Re: Re: [PATCH v3 2/3] clk: eswin: Add eic7700 HSP clock driver
From: Xuyang Dong
Date: Fri Apr 24 2026 - 06:47:25 EST
> >
> > Add driver for the ESWIN EIC7700 high-speed peripherals system
> > clock controller and register an auxiliary device for system
> > reset controller which is named as "hsp-reset".
> >
> > Signed-off-by: Xuyang Dong <dongxuyang@xxxxxxxxxxxxxxxxxx>
>
> Reviewed-by: Brian Masney <bmasney@xxxxxxxxxx>
>
> There's one minor bit I am not sure of.
>
> > +static void eic7700_hsp_regmap_lock(void *arg)

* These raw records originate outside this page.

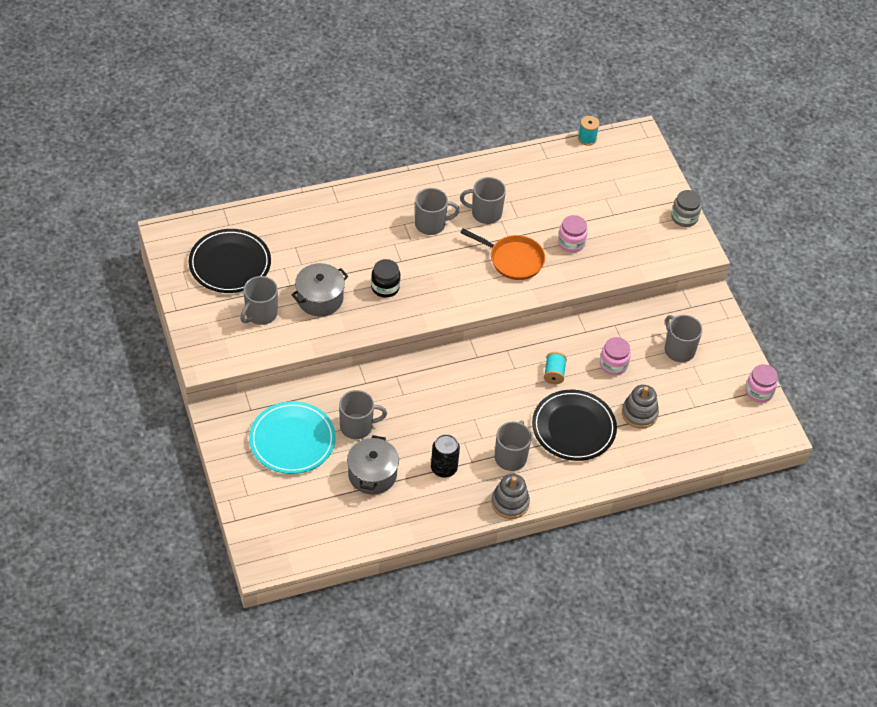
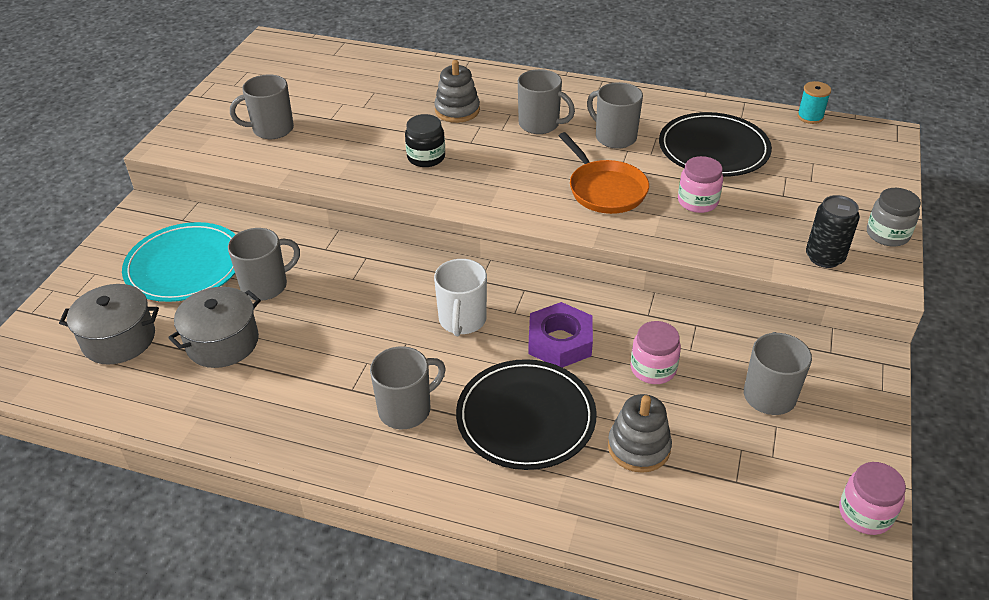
camera: 40 degrees right, 10 degrees down
black plate [189,229,271,293] -> black plate moved to [659,112,772,177]
grey pot [291,263,348,317] -> grey pot moved to [59,284,159,364]
grey mug [339,390,387,439] -> grey mug turned 60 degrees counterclockwise [228,228,300,301]
black can [431,434,460,478] -> black can moved to [806,195,860,268]
grey stacking toy [491,474,530,519] -> grey stacking toy moved to [434,60,480,123]
turquoise spool [544,352,567,384] -> purple nut [528,302,593,368]
none -> white mug [434,259,487,336]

> > +__acquires(lock_ctx->lock)
> > +{
> > + struct eic7700_hsp_regmap_lock *const lock_ctx = arg;
> > + unsigned long flags;
> > +
> > + spin_lock_irqsave(lock_ctx->lock, flags);
> > + lock_ctx->flags = flags;
> > +}
>
> I don't know if the __acquires() is accurate syntax. If it needs to
> be arg, lock_ctx->lock, or ((struct eic7700_hsp_regmap_lock *)arg)->lock.
>
> It looks like this code is triggered with clang, and I tried compiling
> this driver with:
>
> make LLVM=1 KCFLAGS="-ferror-limit=10000 -DWARN_CONTEXT_ANALYSIS -Wthread-safety" \
> drivers/clk/eswin/clk-eic7700-hsp.o
>
> I also tried with 'make C=2' and I don't see any locking messages from
> this driver.
>
Hi Brian,
Thanks for the feedback. I did some research based on your comments.

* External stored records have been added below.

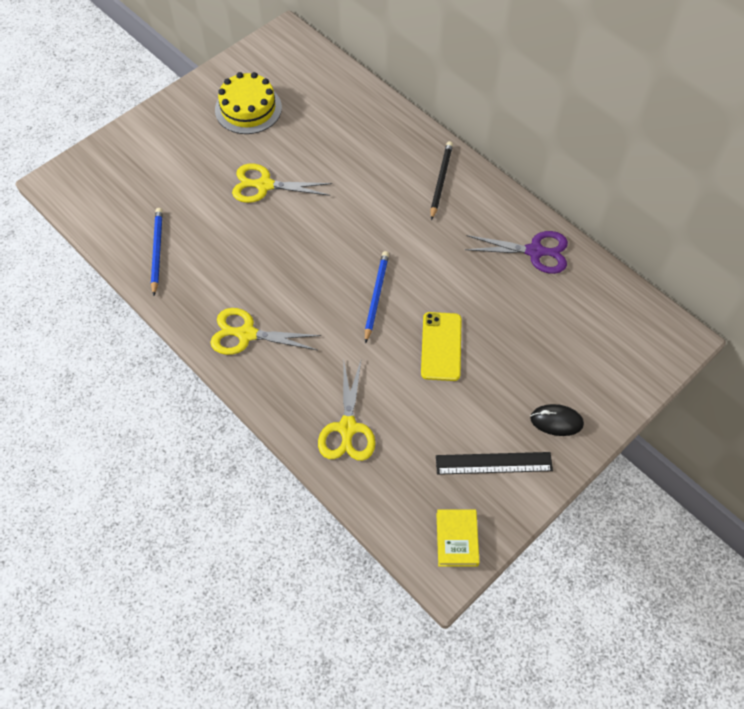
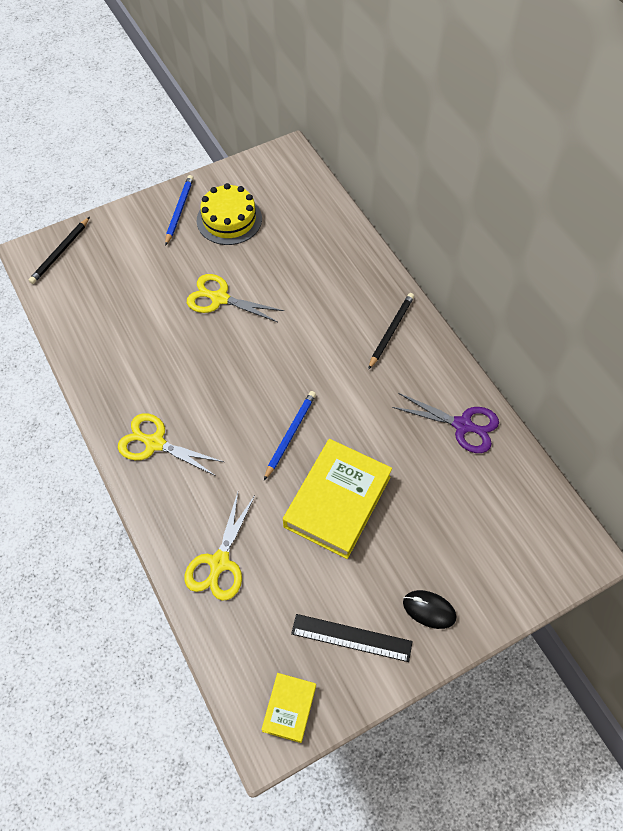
camera: 15 degrees right, 0 degrees up
blue pencil [151,208,163,296] -> blue pencil moved to [165,175,194,246]
yellow phone [421,312,462,381] -> yellow book [283,439,392,559]
none -> black pencil [29,217,90,284]

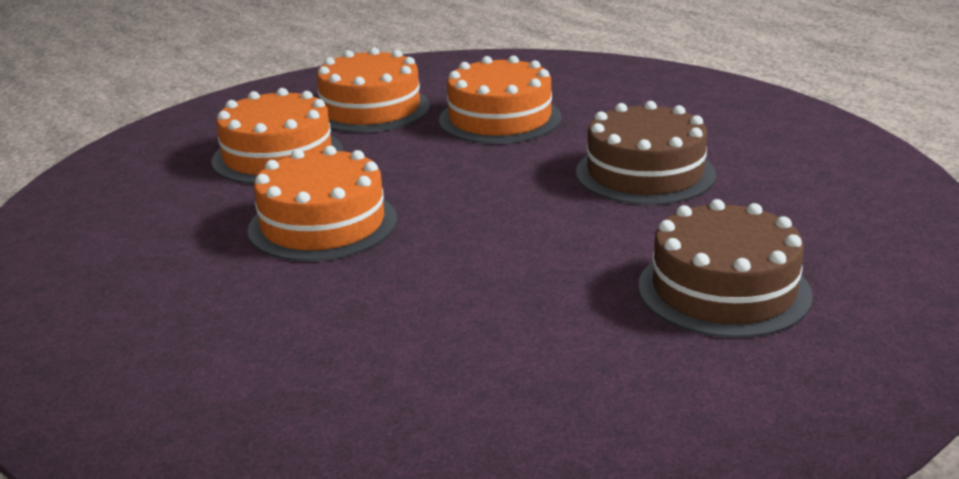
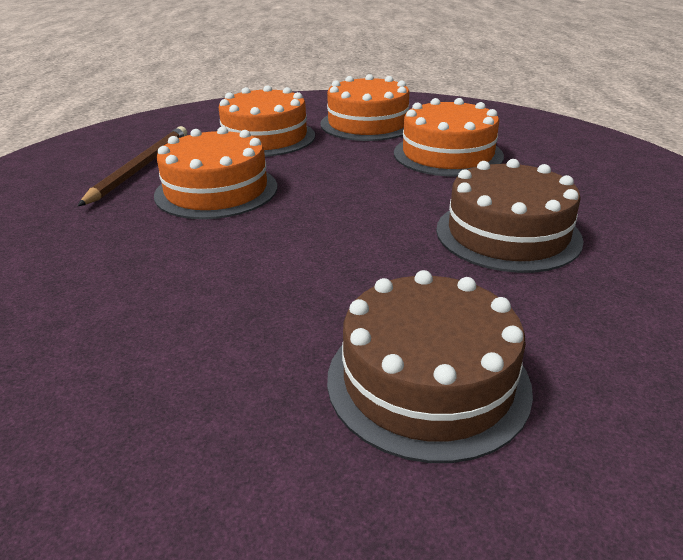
camera: 35 degrees right, 5 degrees up
none -> brown pencil [78,126,187,206]

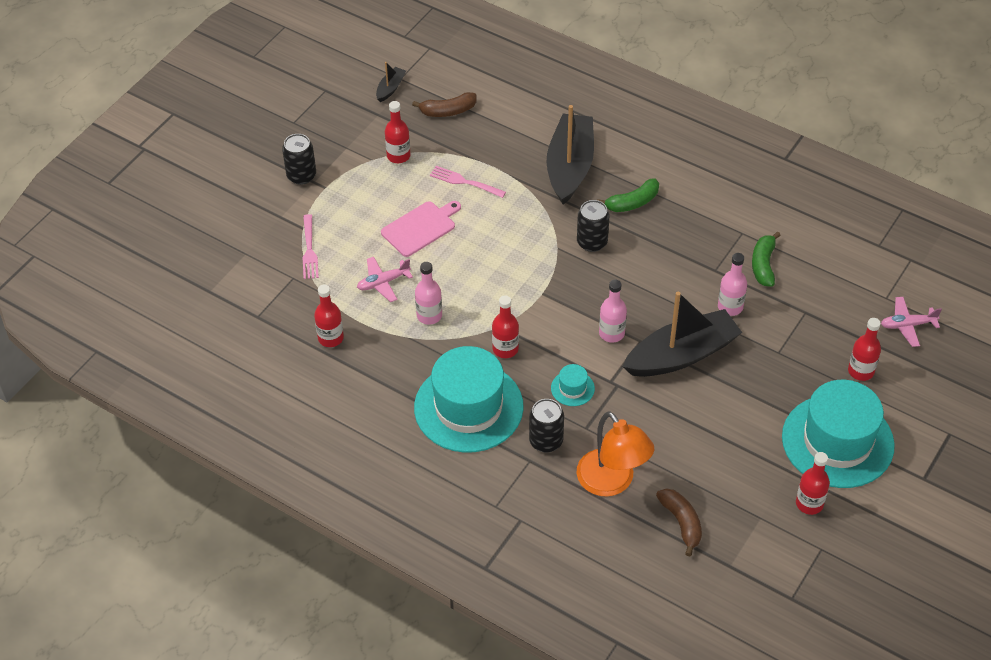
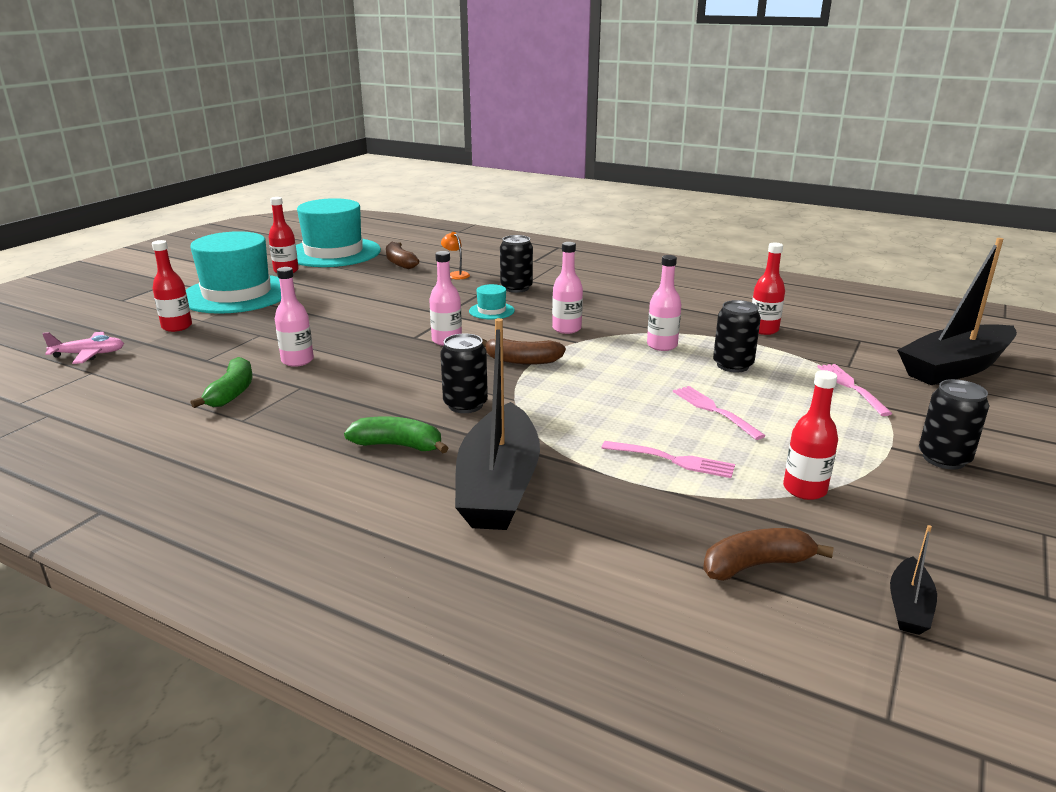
camera: 175 degrees right, 25 degrees down
pink plane [357,257,413,302] -> black can [713,300,761,372]
pink cutting board [381,201,461,257] -> pink fork [673,386,765,440]
turquoise hat [414,346,524,453] -> turquoise hat moved to [296,198,381,267]
red bottle [492,295,519,358] -> pink bottle [552,242,583,334]
orange lamp [577,411,654,497] -> orange lamp [441,232,470,279], size x0.44
green banana [598,178,659,212] -> green banana turned 45 degrees clockwise [344,416,448,453]
black boat [622,292,742,377] -> black boat moved to [897,238,1017,385]
none -> brown banana [482,338,566,365]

lock_ctx is a local variable declared inside the function body. It is not
in scope at the attribute site. The attribute expands to
__attribute__((acquire_capability(lock_ctx->lock))), and since lock_ctx
doesn't exist at the declaration point, clang's analysis cannot resolve it
and silently drops the annotation. That's why you see no warnings from
make C=2 or -Wthread-safety.
Why -Wthread-safety produces no output
Two reasons:
1. The lock_ctx->lock expression is unresolvable at the attribute site,
so clang drops the annotation silently — no acquire/release tracking,
no warnings.
2. Even if the expression were resolvable, spinlock_t in this driver is
a plain pointer field (spinlock_t *lock) accessed through a void *
callback — the analysis can't track lock state through that indirection.

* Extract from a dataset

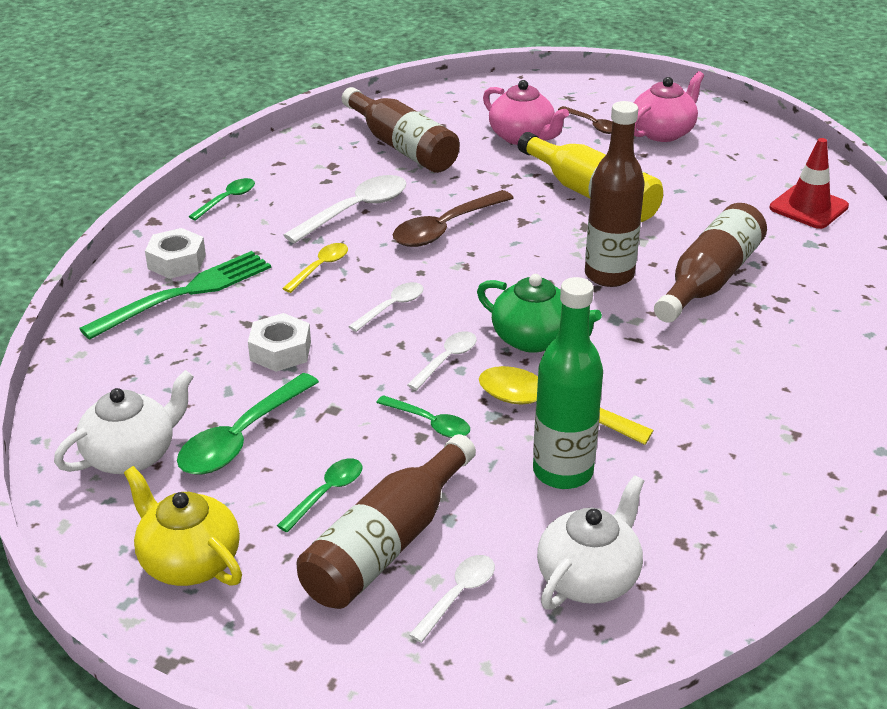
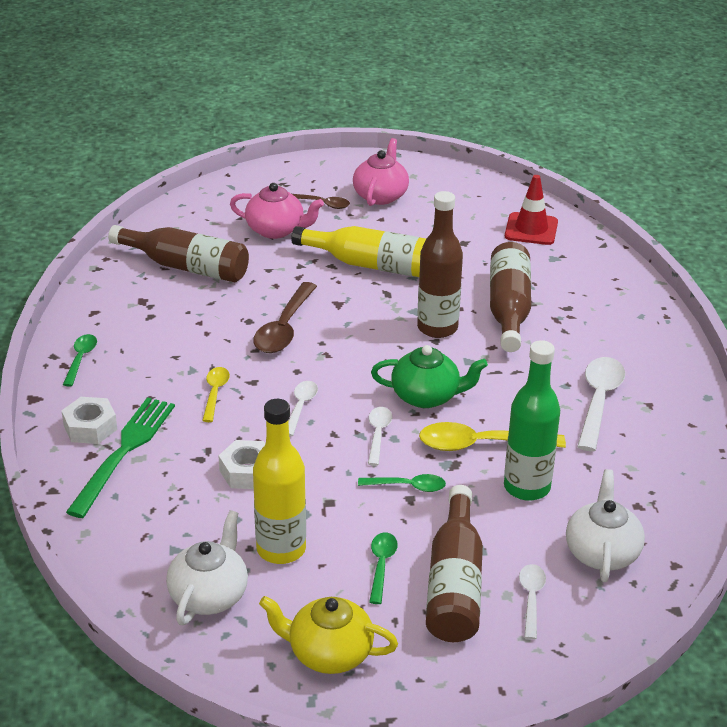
camera: 30 degrees left, 0 degrees up
green spoon [177,373,319,474] -> yellow bottle [253,399,306,564]
white spoon [283,175,407,243] -> white spoon moved to [577,357,625,451]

The closest correct expression would be:
__acquires(((struct eic7700_hsp_regmap_lock *)arg)->lock)
But that also won't work: arg is void *, and clang's thread-safety
analysis is type-based. It can't trace through a void pointer cast to
determine which spinlock_t instance is being acquired. The analysis
would still silently ignore it.
For void * regmap callbacks, there is no clean way to make __acquires()
work, because the lock is always hidden behind the opaque pointer.
The annotations should be dropped.
Based on the above analysis, I suggest removing the annotations entirely.
However, I'd like to hear your thoughts on this approach.